■ **Exercise instructions**
Your copy should match the records exactly, except that no pictures appear in it.
........
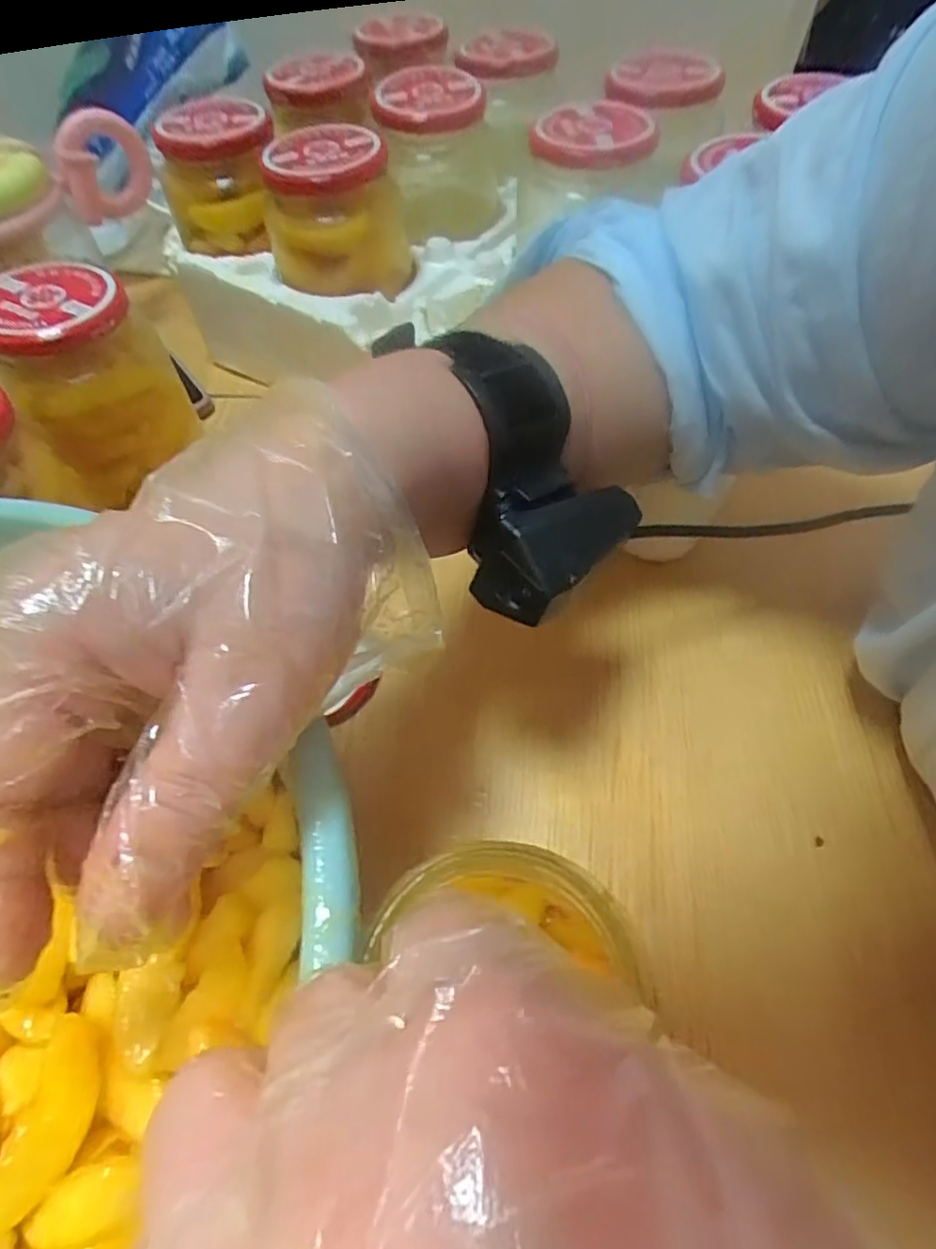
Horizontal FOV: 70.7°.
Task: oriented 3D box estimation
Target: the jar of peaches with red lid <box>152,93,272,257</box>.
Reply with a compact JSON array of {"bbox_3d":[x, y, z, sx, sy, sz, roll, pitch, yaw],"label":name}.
[{"bbox_3d":[-0.156,-0.280,0.418,0.066,0.067,0.067,-1,56,2],"label":"jar of peaches with red lid"}]

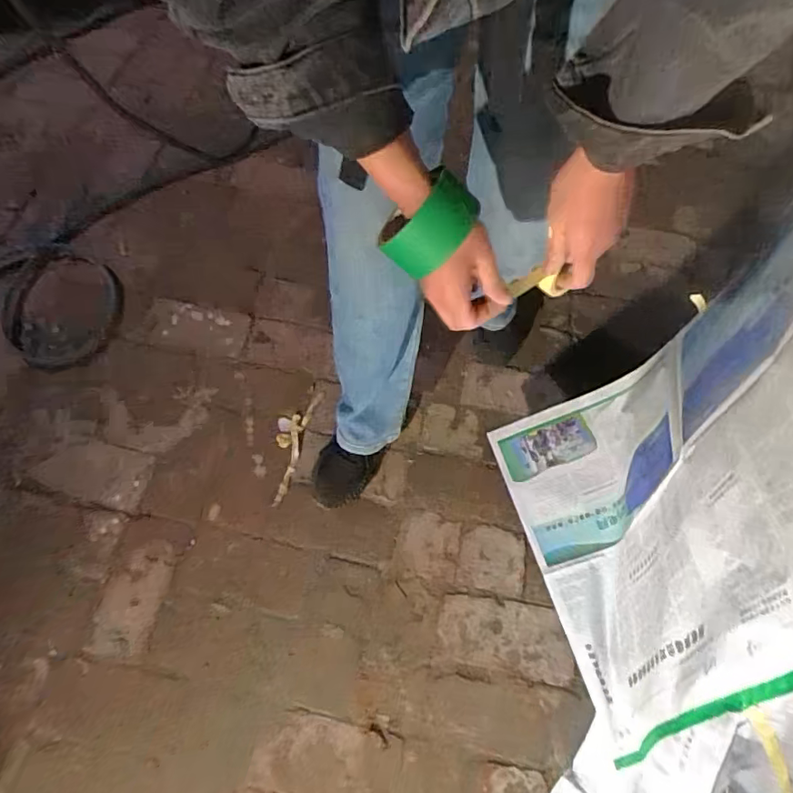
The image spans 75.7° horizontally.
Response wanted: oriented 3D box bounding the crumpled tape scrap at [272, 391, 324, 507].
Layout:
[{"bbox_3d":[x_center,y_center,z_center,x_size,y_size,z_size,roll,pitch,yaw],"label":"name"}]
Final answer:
[{"bbox_3d":[-0.220,0.091,1.032,0.059,0.022,0.254,15,66,7],"label":"crumpled tape scrap"}]

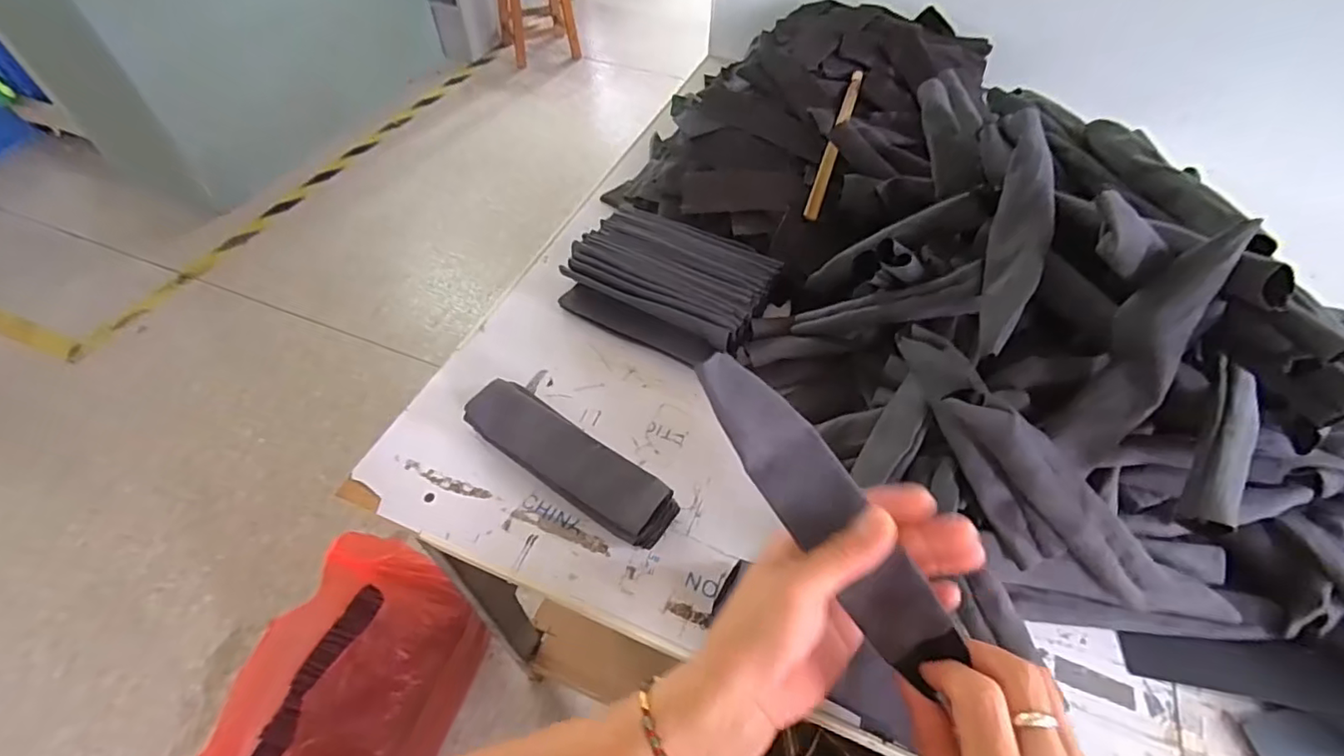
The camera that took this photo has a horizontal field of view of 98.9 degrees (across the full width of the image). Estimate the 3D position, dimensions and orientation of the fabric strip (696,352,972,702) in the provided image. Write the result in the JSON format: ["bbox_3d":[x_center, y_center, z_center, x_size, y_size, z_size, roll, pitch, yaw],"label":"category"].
[{"bbox_3d":[0.081,0.066,0.312,0.040,0.026,0.189,-32,81,-24],"label":"fabric strip"}]

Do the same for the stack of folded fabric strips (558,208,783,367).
[{"bbox_3d":[-0.004,-0.096,0.579,0.197,0.046,0.135,25,56,17],"label":"stack of folded fabric strips"}]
........
■ **Output for this exercise**
Horizontal FOV: 70.7°.
Task: oriented 3D box estimation
Target: the jar of peaches with red lid <box>152,93,272,257</box>.
Reply with a compact JSON array of {"bbox_3d":[x, y, z, sx, sy, sz, roll, pitch, yaw],"label":name}.
[{"bbox_3d":[-0.156,-0.280,0.418,0.066,0.067,0.067,-1,56,2],"label":"jar of peaches with red lid"}]

The image spans 75.7° horizontally.
Response wanted: oriented 3D box bounding the crumpled tape scrap at [272, 391, 324, 507].
Layout:
[{"bbox_3d":[x_center,y_center,z_center,x_size,y_size,z_size,roll,pitch,yaw],"label":"name"}]
Final answer:
[{"bbox_3d":[-0.220,0.091,1.032,0.059,0.022,0.254,15,66,7],"label":"crumpled tape scrap"}]

The camera that took this photo has a horizontal field of view of 98.9 degrees (across the full width of the image). Estimate the 3D position, dimensions and orientation of the fabric strip (696,352,972,702) in the provided image. Write the result in the JSON format: ["bbox_3d":[x_center, y_center, z_center, x_size, y_size, z_size, roll, pitch, yaw],"label":"category"].
[{"bbox_3d":[0.081,0.066,0.312,0.040,0.026,0.189,-32,81,-24],"label":"fabric strip"}]

Do the same for the stack of folded fabric strips (558,208,783,367).
[{"bbox_3d":[-0.004,-0.096,0.579,0.197,0.046,0.135,25,56,17],"label":"stack of folded fabric strips"}]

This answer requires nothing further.